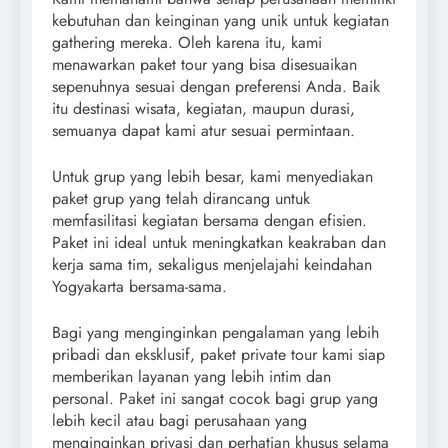
kebutuhan dan keinginan yang unik untuk kegiatan
gathering mereka. Oleh karena itu, kami
menawarkan paket tour yang bisa disesuaikan
sepenuhnya sesuai dengan preferensi Anda. Baik
itu destinasi wisata, kegiatan, maupun durasi,
semuanya dapat kami atur sesuai permintaan.
Untuk grup yang lebih besar, kami menyediakan
paket grup yang telah dirancang untuk
memfasilitasi kegiatan bersama dengan efisien.
Paket ini ideal untuk meningkatkan keakraban dan
kerja sama tim, sekaligus menjelajahi keindahan
Yogyakarta bersama-sama.
Bagi yang menginginkan pengalaman yang lebih
pribadi dan eksklusif, paket private tour kami siap
memberikan layanan yang lebih intim dan
personal. Paket ini sangat cocok bagi grup yang
lebih kecil atau bagi perusahaan yang
menginginkan privasi dan perhatian khusus selama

**INSTRUCTIONS FOR THE TASK:**
Copy out the text of the listing above, substituting "rombongan" for each occurrence of "grup" and leaving everything else unchanged. Omit the picture.

**ANSWER BOX:**
kebutuhan dan keinginan yang unik untuk kegiatan
gathering mereka. Oleh karena itu, kami
menawarkan paket tour yang bisa disesuaikan
sepenuhnya sesuai dengan preferensi Anda. Baik
itu destinasi wisata, kegiatan, maupun durasi,
semuanya dapat kami atur sesuai permintaan.
Untuk rombongan yang lebih besar, kami menyediakan
paket rombongan yang telah dirancang untuk
memfasilitasi kegiatan bersama dengan efisien.
Paket ini ideal untuk meningkatkan keakraban dan
kerja sama tim, sekaligus menjelajahi keindahan
Yogyakarta bersama-sama.
Bagi yang menginginkan pengalaman yang lebih
pribadi dan eksklusif, paket private tour kami siap
memberikan layanan yang lebih intim dan
personal. Paket ini sangat cocok bagi rombongan yang
lebih kecil atau bagi perusahaan yang
menginginkan privasi dan perhatian khusus selama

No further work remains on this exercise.